O italiano Piergiorgio Welby, um doente com distrofia muscular progressiva que há meses pedia a suspensão do tratamento terapêutico que lhe mantinha com vida, morreu ontem, dia 21-12-2006. Mesmo que, quando se difundiu a notícia do falecimento não se informou suas causas, um médico, Mario Riccio, confessou, pouco depois, que ajudou Welby a morrer. Retirou-lhe o respirador. O caso de Welby gerou um amplo debate sobre a eutanásia na Itália que agora, com sua morte, se reabre com mais força.

A notícia foi publicada em diversas agências de notícias, em 21/12/2006.

"Concordei com seu pedido de morrer", declarou Riccio em uma coletiva de imprensa em Roma. O doutor, um médico anestesista do hospital da Ciudad de Crémone, explicou que desconectou o respirador artificial de Welby e que lhe deu os remédios necessários para evitar que sofresse. 
Segundo a testemunha do médico, Piergiorgio Welby faleceu "uma meia hora antes da meia-noite". Previamente, a confirmação da morte do enfermo, de 60 anos, foi dada pelo presidente do Partido Radical Italiano, Marco Panella, durante uma transmissão da Radio Radical.

Com a voz muito emocionada, Panella disse que Welby "morreu esta noite", para acrescentar que "teve o que desejou, pelo que lutou com uma extrema possibilidade de vida". Welby, que desde os 30 anos sofria uma distrofia muscular que lhe deixou prostrado em uma cama e conectado a um respirador automático, lutou durante meses para que se desligasse a máquina que lhe mantinha com vida.
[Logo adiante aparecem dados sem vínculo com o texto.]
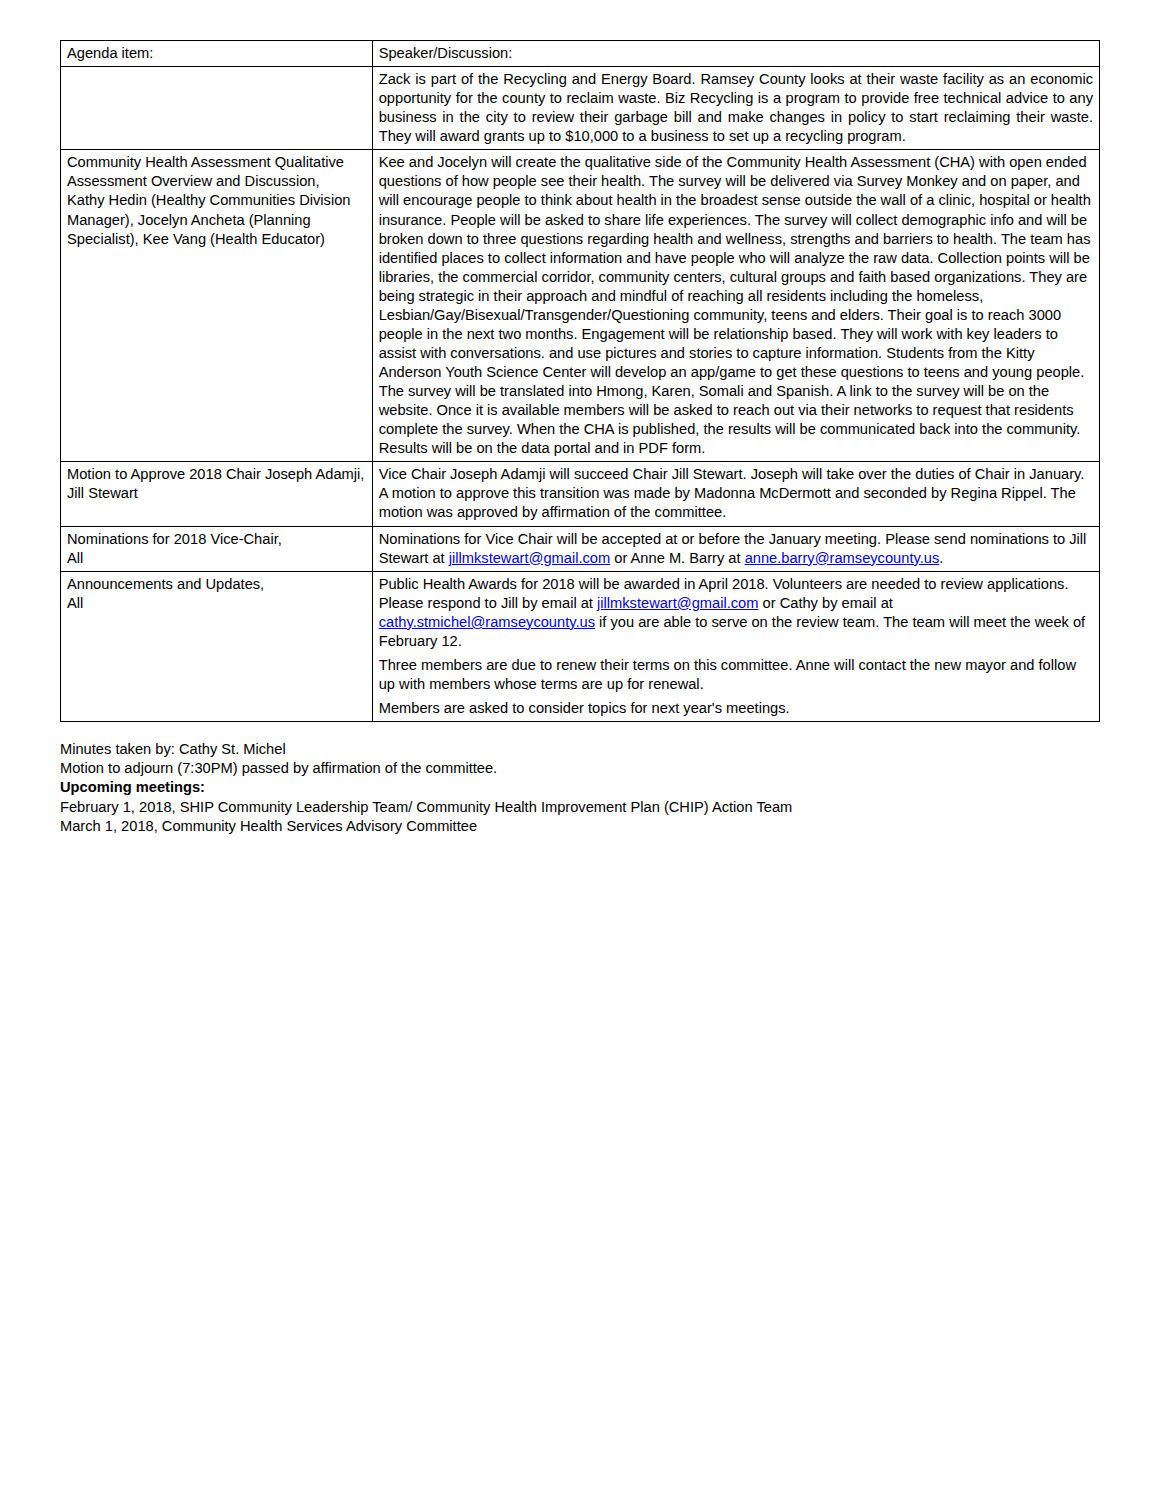| Agenda item: | Speaker/Discussion: |
| --- | --- |
| | Zack is part of the Recycling and Energy Board. Ramsey County looks at their waste facility as an economic opportunity for the county to reclaim waste. Biz Recycling is a program to provide free technical advice to any business in the city to review their garbage bill and make changes in policy to start reclaiming their waste. They will award grants up to $10,000 to a business to set up a recycling program. |
| Community Health Assessment Qualitative Assessment Overview and Discussion, Kathy Hedin (Healthy Communities Division Manager), Jocelyn Ancheta (Planning Specialist), Kee Vang (Health Educator) | Kee and Jocelyn will create the qualitative side of the Community Health Assessment (CHA) with open ended questions of how people see their health. The survey will be delivered via Survey Monkey and on paper, and will encourage people to think about health in the broadest sense outside the wall of a clinic, hospital or health insurance. People will be asked to share life experiences. The survey will collect demographic info and will be broken down to three questions regarding health and wellness, strengths and barriers to health. The team has identified places to collect information and have people who will analyze the raw data. Collection points will be libraries, the commercial corridor, community centers, cultural groups and faith based organizations. They are being strategic in their approach and mindful of reaching all residents including the homeless, Lesbian/Gay/Bisexual/Transgender/Questioning community, teens and elders. Their goal is to reach 3000 people in the next two months. Engagement will be relationship based. They will work with key leaders to assist with conversations. and use pictures and stories to capture information. Students from the Kitty Anderson Youth Science Center will develop an app/game to get these questions to teens and young people. The survey will be translated into Hmong, Karen, Somali and Spanish. A link to the survey will be on the website. Once it is available members will be asked to reach out via their networks to request that residents complete the survey. When the CHA is published, the results will be communicated back into the community. Results will be on the data portal and in PDF form. |
| Motion to Approve 2018 Chair Joseph Adamji, Jill Stewart | Vice Chair Joseph Adamji will succeed Chair Jill Stewart. Joseph will take over the duties of Chair in January. A motion to approve this transition was made by Madonna McDermott and seconded by Regina Rippel. The motion was approved by affirmation of the committee. |
| Nominations for 2018 Vice-Chair, All | Nominations for Vice Chair will be accepted at or before the January meeting. Please send nominations to Jill Stewart at jillmkstewart@gmail.com or Anne M. Barry at anne.barry@ramseycounty.us . |
| Announcements and Updates, All | Public Health Awards for 2018 will be awarded in April 2018. Volunteers are needed to review applications. Please respond to Jill by email at jillmkstewart@gmail.com or Cathy by email at cathy.stmichel@ramseycounty.us if you are able to serve on the review team. The team will meet the week of February 12. Three members are due to renew their terms on this committee. Anne will contact the new mayor and follow up with members whose terms are up for renewal. Members are asked to consider topics for next year's meetings. |
Minutes taken by: Cathy St. Michel
Motion to adjourn (7:30PM) passed by affirmation of the committee.
Upcoming meetings:
February 1, 2018, SHIP Community Leadership Team/ Community Health Improvement Plan (CHIP) Action Team
March 1, 2018, Community Health Services Advisory Committee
O caso de Welby suscitou na Itália um forte debate sobre a eutanásia, que divide as forças políticas, enquanto o mundo católico se opõe a seu pedido.

"A vida é uma mulher que te deixa"

Paella considerou que serão muitos os que estarão "eternamente agradecidos" tanto a Welby como àquele que foi presidente do Partido Radical, Luca Coscioni, que morreu no último mês de fevereiro aos 38 anos por uma esclerose amiotrófica que sofreu durante uma década. 

Coscioni e Welby, que encabeçavam uma sociedade para a Liberdade de Pesquisa Científica, "foram e serão fonte de força de amor e de esperança", acrescentou Panella. Welby recorreu aos tribunais para que lhe suspendessem a respiração assistida, mas uma juíza do Tribunal Civil de Roma, Angela Salvio, considerou "inadmissível" o recurso apresentado, alegando um vazio legal.

Salvio indicou que o enfermo poderia pedir a interrupção do tratamento terapêutico, mas que se trata de "um direito não tutelado concretamente no ordenamento". Esta decisão foi impugnada, por ser contraditória, pela Promotoria de Roma para quem "um direito pessoal existe ou não existe" e quando existe "não pode não-estar tutelado". Welby se definiu na semana passada como um homem "extenuado, esgotado", que não podia "seguir adiante", segundo disse Panella, que falou com ele por telefone. No último mês de setembro, Welby enviou um vídeo ao presidente, Giorgio Napolitano, no qual mostrava suas condições e pedia seu direito a decidir morrer livremente.

Dizia, imóvel em sua cama e com um ordenador que sintetizou sua voz: "Eu amo a vida. A vida é uma mulher que te ama, o vento no cabelo, o sol no rosto. A vida é também uma mulher que te deixa num dia de chuva", disse. E acrescentou: "Agora meu corpo já não é o meu, está à mercê de médicos, familiares e assistentes (...). Se eu fosse suíço, holandês ou belga, me poderia poupar tudo isso. Mas sou italiano e aqui não há piedade". Welby antecipou, assim, um tema que o Parlamento italiano se preparava para discutir. Além disso, no final de novembro, enviou uma carta a um dos médicos que lhe tratavam, na qual solicitava "oficialmente" que lhe desconectassem o ventilador pulmonar "usando sedação, se é possível por via oral, para evitar sofrer".

No sábado, se realizarão numerosas vigílias na Itália, Bruxelas e Londres em favor de Welby, em uma iniciativa apoiada por 204 parlamentares italianos e europeus.